*TEXT SHOWN*:
++++++++++++++++++++
What We’re Reading + Watching Vol. 3

We’re back with an enthralling edition of Black People with Plants recommendations focused on film and literature. In this installment we’re focusing on four (4) works deeply rooted in gardening for social and environmental justice, healing, inspiration and community. Enjoy! Please comment if you’ve either read or viewed these works.

Camille Dungy, photo credit Bear Gutierrez

Soil: The Story of a Black Mother’s Garden by Camille Dungy

Camille Dungy has been featured before here. Her work is heartwarming, informative, and relatable. Pushing back against the deeply embedded English way of garden thinking - cut grass, manicured lawn, etc. is something we strive for in our own yard. We are lucky we don’t live in a neighborhood with a homeowner’s association and our garden is a botanical reflection of who we are. In Soil, Dungy retells her seven year journey to diversify her garden in a predominately white Colorado community. Using ancestral plants, herbs, and flowers Dungy creates a metaphorical landscape that highlights the damage the lack of botanical diversity can have. Further her garden reflects the relationship between people of the African diaspora and nature. Dungy is one of our favorite writers, Soil is filled with garden photographs beautifully corresponding with her words.


Still from A Man Named Pearl documentary.

A Man Named Pearl

It wasn’t important to me to create a garden. I wanted to create a feeling, so that when you walk through here you feel different than when you came.
— Pearl Fryar

When we are truly inspired by a person, place, or plant we’ll feature it more than once and Pearl Fryar is no exception. Read about our life-changing experience at his topiary garden here. If you are ever able we highly recommend visiting, if not you’re in luck Scott Galloway and Brent Pierson directed an in-depth look into the mind and inspiration of Pearl. A Man Named Pearl is a joyous celebration of one person working with nature to create beauty and uplift humanity. The documentary can be found on multiple streaming networks for your viewing pleasure.
++++++++++++++++++++
*JOB A*: In the reading and watching list, rewrite everything from "We’re back with" down to "viewed these works.", using "issue" in place of "installment".

*RECORDS FOR THIS EXERCISE*:
++++++++++++++++++++
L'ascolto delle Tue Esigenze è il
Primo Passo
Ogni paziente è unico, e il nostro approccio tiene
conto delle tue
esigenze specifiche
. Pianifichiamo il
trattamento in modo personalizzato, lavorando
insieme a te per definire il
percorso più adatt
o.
++++++++++++++++++++
*JOB B*: Reproduce, line for line and unchanged, the text read from the records.

*YOUR SOLUTION A*:
We’re back with an enthralling edition of Black People with Plants recommendations focused on film and literature. In this issue we’re focusing on four (4) works deeply rooted in gardening for social and environmental justice, healing, inspiration and community. Enjoy! Please comment if you’ve either read or viewed these works.

*YOUR SOLUTION B*:
L'ascolto delle Tue Esigenze è il
Primo Passo
Ogni paziente è unico, e il nostro approccio tiene
conto delle tue
esigenze specifiche
. Pianifichiamo il
trattamento in modo personalizzato, lavorando
insieme a te per definire il
percorso più adatt
o.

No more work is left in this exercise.